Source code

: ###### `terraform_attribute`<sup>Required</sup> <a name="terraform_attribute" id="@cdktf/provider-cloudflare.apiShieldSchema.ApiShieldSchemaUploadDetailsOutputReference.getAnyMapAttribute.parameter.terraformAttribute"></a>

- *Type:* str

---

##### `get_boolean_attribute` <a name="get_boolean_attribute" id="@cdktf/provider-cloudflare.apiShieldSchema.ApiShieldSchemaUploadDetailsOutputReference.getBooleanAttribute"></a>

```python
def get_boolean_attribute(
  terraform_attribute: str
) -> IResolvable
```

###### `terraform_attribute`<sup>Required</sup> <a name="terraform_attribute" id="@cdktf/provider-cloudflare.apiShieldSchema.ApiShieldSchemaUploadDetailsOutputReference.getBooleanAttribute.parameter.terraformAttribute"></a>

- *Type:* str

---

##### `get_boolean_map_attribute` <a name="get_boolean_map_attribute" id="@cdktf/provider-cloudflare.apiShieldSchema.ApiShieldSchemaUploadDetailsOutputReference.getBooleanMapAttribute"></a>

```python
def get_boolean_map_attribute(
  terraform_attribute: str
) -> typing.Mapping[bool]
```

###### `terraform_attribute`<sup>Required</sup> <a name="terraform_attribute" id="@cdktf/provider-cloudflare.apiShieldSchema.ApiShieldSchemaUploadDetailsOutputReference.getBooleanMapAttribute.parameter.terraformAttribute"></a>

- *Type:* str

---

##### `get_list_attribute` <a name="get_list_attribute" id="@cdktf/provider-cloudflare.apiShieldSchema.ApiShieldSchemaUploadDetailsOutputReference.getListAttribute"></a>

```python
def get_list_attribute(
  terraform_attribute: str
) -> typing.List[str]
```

== == ==

*Activity*.
Tally the lines in the records that hold the word "getBooleanAttribute", and state only the resulting number.

*Solution for this exercise*.
2